ミシンの糸が何度も切れた。店で一番古い機械だった。花房が上糸を通し、東雲が下糸の張りを直す。縫ってはほどき、背中の線を少しずつ狭くした。二人は以前、花房が客のコートを焦がした件で揉めて以来、同じ台を使わないようにしていた。
「弁償、まだ給料から引かれてます」
「知ってる」
「店が閉じたら残りは?」
「店長に聞いて」
東雲はそう言いながら、擦れた裾へ自分の補修布を当てた。材料代の伝票は切らなかった。

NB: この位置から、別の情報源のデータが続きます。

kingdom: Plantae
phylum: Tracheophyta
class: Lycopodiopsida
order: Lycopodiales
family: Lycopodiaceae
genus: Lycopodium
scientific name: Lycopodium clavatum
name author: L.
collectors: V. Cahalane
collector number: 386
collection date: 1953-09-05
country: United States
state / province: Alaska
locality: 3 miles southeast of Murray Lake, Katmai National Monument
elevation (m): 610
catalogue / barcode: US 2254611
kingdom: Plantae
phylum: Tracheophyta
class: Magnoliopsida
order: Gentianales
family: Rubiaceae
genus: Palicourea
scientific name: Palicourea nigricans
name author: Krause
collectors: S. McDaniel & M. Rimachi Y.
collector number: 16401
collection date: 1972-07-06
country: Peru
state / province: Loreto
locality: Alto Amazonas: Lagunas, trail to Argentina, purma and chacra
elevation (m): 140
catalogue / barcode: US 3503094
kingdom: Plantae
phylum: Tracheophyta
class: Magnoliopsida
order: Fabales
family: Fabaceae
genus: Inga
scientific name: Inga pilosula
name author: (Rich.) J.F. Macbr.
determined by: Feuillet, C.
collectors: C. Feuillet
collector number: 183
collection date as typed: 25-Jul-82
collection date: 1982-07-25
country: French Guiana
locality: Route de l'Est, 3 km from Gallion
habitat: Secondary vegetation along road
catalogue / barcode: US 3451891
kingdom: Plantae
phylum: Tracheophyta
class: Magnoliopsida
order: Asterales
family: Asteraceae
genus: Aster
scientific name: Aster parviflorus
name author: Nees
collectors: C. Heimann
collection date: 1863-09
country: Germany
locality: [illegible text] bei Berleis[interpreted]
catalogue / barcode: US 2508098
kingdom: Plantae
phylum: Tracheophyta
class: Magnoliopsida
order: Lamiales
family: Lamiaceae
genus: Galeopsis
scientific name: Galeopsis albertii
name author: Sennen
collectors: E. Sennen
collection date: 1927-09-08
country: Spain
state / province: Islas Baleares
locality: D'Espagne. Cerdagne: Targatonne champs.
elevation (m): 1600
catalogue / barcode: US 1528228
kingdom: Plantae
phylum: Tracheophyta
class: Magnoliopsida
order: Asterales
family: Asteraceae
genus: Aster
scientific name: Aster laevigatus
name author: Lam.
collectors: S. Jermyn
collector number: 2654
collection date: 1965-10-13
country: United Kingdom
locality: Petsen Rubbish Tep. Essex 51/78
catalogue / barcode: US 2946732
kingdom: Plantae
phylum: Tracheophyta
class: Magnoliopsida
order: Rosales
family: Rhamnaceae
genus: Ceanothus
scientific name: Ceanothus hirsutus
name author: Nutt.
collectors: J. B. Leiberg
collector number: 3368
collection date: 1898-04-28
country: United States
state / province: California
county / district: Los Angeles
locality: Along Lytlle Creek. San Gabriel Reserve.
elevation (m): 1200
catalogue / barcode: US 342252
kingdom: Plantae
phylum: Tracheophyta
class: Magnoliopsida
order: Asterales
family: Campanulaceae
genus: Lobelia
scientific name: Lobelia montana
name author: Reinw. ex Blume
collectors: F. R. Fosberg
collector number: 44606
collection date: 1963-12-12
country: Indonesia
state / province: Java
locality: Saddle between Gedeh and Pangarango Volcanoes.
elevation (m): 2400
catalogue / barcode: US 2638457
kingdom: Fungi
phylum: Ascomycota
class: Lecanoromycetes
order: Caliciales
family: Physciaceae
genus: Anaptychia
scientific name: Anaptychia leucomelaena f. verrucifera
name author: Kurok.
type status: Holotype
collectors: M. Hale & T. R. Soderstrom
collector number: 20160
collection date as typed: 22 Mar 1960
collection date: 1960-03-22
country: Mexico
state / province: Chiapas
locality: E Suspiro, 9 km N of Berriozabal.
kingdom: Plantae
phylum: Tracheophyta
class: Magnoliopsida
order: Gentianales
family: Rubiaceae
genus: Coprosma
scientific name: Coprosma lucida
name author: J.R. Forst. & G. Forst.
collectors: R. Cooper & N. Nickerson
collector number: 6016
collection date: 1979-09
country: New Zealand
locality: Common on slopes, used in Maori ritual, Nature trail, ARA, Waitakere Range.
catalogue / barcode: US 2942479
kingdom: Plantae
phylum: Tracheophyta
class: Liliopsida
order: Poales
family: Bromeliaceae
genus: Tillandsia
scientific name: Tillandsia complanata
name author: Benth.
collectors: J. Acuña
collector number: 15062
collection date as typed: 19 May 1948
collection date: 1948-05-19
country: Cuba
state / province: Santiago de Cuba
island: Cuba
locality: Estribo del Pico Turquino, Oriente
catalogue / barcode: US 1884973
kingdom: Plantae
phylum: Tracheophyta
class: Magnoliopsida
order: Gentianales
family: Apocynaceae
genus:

午前零時、スーツは新品には見えないが、花房の肩に沿う形になった。鏡の前で立つと、借り物のようだった服が少しだけ自分のものに見えた。
翌朝、花房は面接へ向かった。駅ビルの通路には「改装後テナント募集」の幕が下がっている。縫い代の名前はどこにもない。
面接を終えた彼は、スーツのまま店へ戻った。東雲はいなかった。作業台には、花房が昨夜抜き忘れた待ち針が一本と、昼の予約客の伝票が置かれていた。
花房は上着を脱ぎ、店のハンガーへ掛けた。肩が崩れないよう、詰め物まで入れた。帰宅用のパーカーに着替え、伝票のズボンを広げる。面接の結果が出るのは一週間後だ。それまでスーツは、型崩れさせず、持ち帰らずここに置いておくことにした。